L’affaire Meng Wanzhou a-t-elle un lien «réel et substantiel» avec les États-Unis?

VANCOUVER — La cause d’extradition de Meng Wanzhou a un lien «énorme» avec les États-Unis, a plaidé jeudi un avocat du procureur général du Canada.

Robert Frater a répondu jeudi, en Cour suprême de la Colombie-Britannique, aux arguments avancés cette semaine par la défense selon lesquels cette cause viole le droit international et devrait être rejetée par la juge en chef adjointe.

«Les failles de leur argumentation sont si larges et si profondes que je ne sais pas par où commencer», a lancé Me Frater à la juge Heather Holmes.

Les États-Unis veulent traduire en justice la directrice financière de Huawei pour fraude. Les procureurs américains soutiennent que Mme Meng a menti à la banque d’affaires HSBC au sujet de la relation du géant chinois des télécoms avec une autre société, Skycom, qui faisait des affaires en Iran. Mme Meng et Huawei nient les allégations.

La défense a plaidé cette semaine que Mme Meng est une ressortissante chinoise, que la HSBC est une banque sino-britannique et que la rencontre d’affaires a eu lieu à Hong Kong: les États-Unis n’ont donc pas compétence pour porter ces accusations.

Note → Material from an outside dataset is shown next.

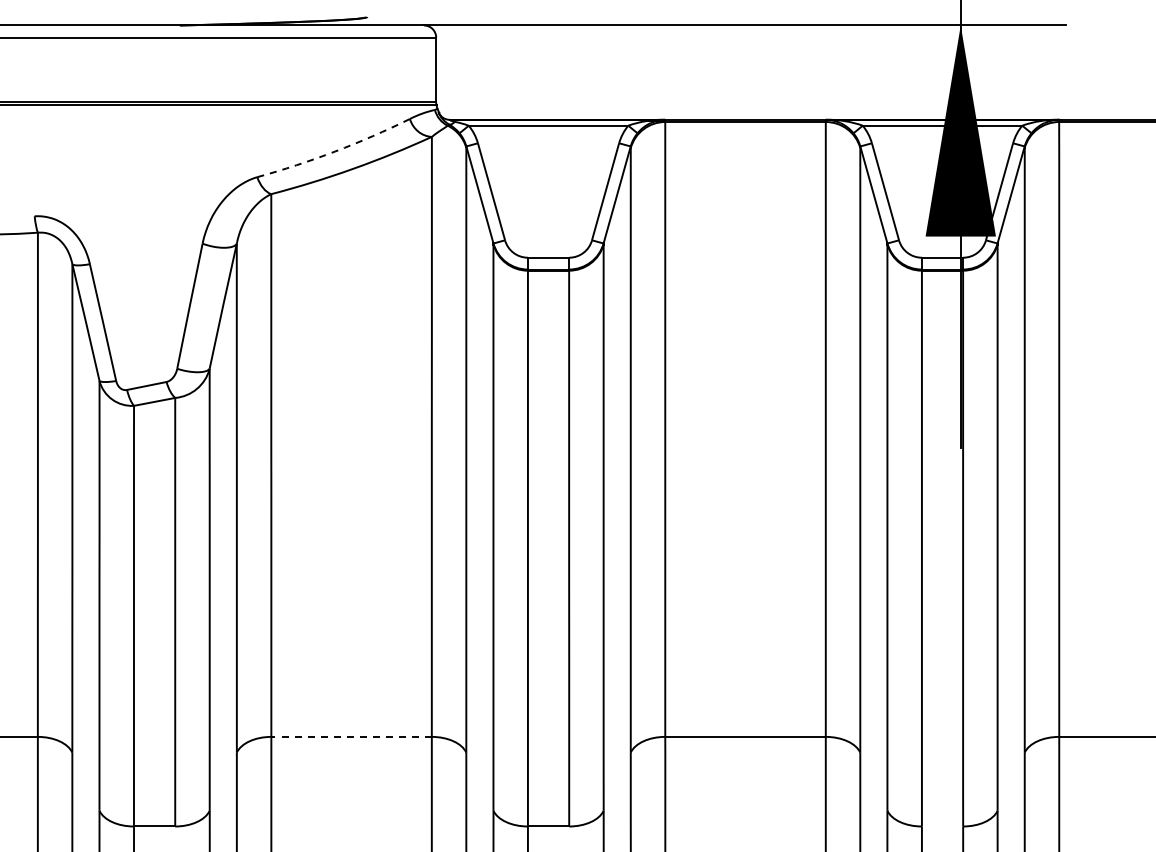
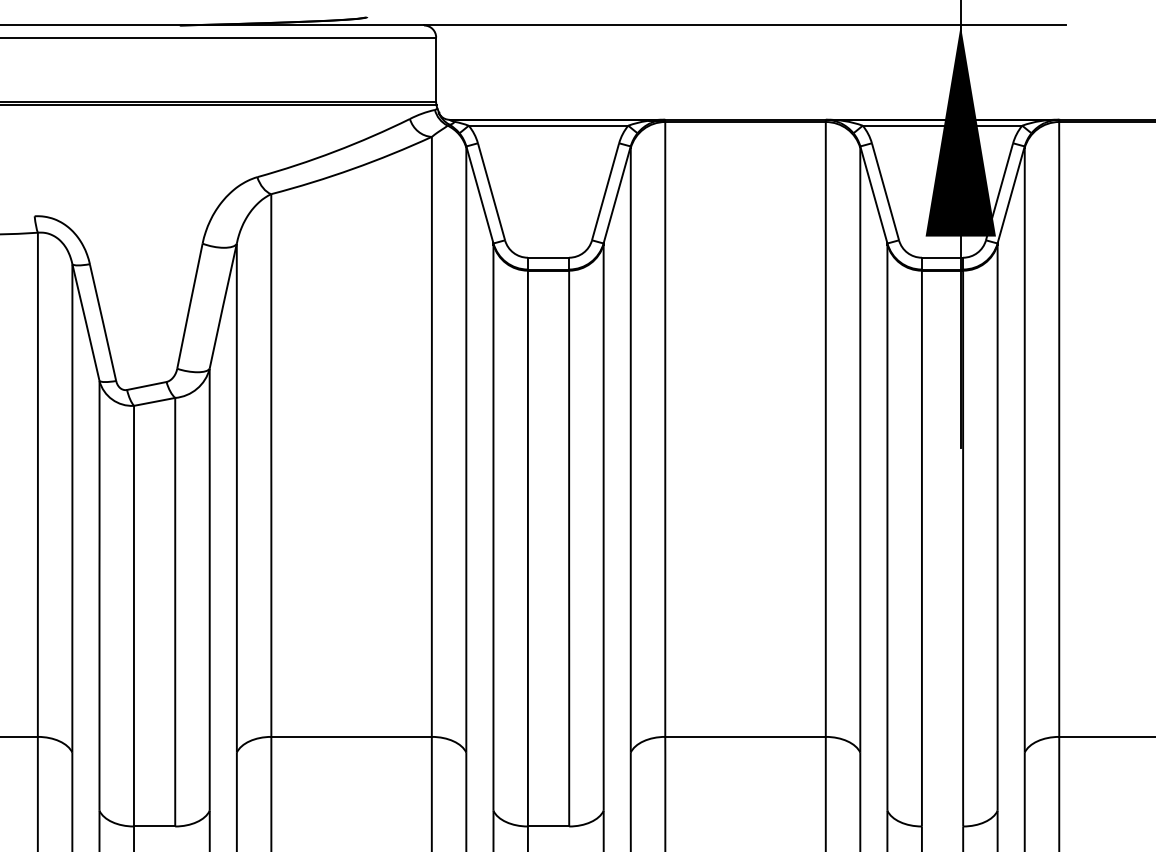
arc at (335, 151): dashed -> solid
line at (351, 736): dashed -> solid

Mais Me Frater a soutenu jeudi que le but de la réunion d’affaires à Hong Kong était précisément d’apaiser les craintes de la banque concernant une violation potentielle des sanctions américaines contre l’Iran, par le biais de ses liens d’affaires avec Huawei.

La rencontre de 2013 faisait suite à la publication d’articles de Reuters selon lesquels Skycom vendait du matériel informatique de fabrication américaine au plus grand opérateur de téléphonie mobile iranien — et que Skycom était contrôlée par Huawei.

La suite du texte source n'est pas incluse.